WHAT YOU ARE ASKED TO DO: Reproduce the data below line by line, from its first line to the line with "indicate the start", both included, and nothing past that point.

╭──

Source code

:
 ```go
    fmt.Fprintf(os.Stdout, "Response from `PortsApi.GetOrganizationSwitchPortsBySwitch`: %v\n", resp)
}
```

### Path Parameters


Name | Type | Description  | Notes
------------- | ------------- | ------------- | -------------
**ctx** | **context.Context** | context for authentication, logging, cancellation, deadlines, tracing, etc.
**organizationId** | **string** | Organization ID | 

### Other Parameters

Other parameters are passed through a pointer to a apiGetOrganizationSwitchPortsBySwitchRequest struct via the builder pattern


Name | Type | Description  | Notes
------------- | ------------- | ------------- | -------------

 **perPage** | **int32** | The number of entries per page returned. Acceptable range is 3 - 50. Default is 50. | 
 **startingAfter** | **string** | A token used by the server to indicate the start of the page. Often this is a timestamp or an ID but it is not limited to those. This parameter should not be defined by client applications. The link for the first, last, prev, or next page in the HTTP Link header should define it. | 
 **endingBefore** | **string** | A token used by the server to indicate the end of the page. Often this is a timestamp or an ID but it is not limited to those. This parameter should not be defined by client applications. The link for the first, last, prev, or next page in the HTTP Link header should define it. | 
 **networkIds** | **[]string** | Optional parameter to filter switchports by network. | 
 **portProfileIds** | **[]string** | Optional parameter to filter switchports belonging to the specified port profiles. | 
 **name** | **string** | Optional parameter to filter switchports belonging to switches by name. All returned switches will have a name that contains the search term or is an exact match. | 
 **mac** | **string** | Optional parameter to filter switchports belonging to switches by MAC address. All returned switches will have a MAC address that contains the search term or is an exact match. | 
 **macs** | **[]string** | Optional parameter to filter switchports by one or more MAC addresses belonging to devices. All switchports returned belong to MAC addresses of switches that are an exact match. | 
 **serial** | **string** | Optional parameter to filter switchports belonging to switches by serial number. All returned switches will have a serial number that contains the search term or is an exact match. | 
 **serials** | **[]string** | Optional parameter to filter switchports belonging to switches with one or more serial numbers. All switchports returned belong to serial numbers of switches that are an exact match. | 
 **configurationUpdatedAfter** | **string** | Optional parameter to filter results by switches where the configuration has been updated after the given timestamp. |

╰──

WRITTEN ANSWER:
Source code

:
 ```go
    fmt.Fprintf(os.Stdout, "Response from `PortsApi.GetOrganizationSwitchPortsBySwitch`: %v\n", resp)
}
```

### Path Parameters


Name | Type | Description  | Notes
------------- | ------------- | ------------- | -------------
**ctx** | **context.Context** | context for authentication, logging, cancellation, deadlines, tracing, etc.
**organizationId** | **string** | Organization ID | 

### Other Parameters

Other parameters are passed through a pointer to a apiGetOrganizationSwitchPortsBySwitchRequest struct via the builder pattern


Name | Type | Description  | Notes
------------- | ------------- | ------------- | -------------

 **perPage** | **int32** | The number of entries per page returned. Acceptable range is 3 - 50. Default is 50. | 
 **startingAfter** | **string** | A token used by the server to indicate the start of the page. Often this is a timestamp or an ID but it is not limited to those. This parameter should not be defined by client applications. The link for the first, last, prev, or next page in the HTTP Link header should define it. | 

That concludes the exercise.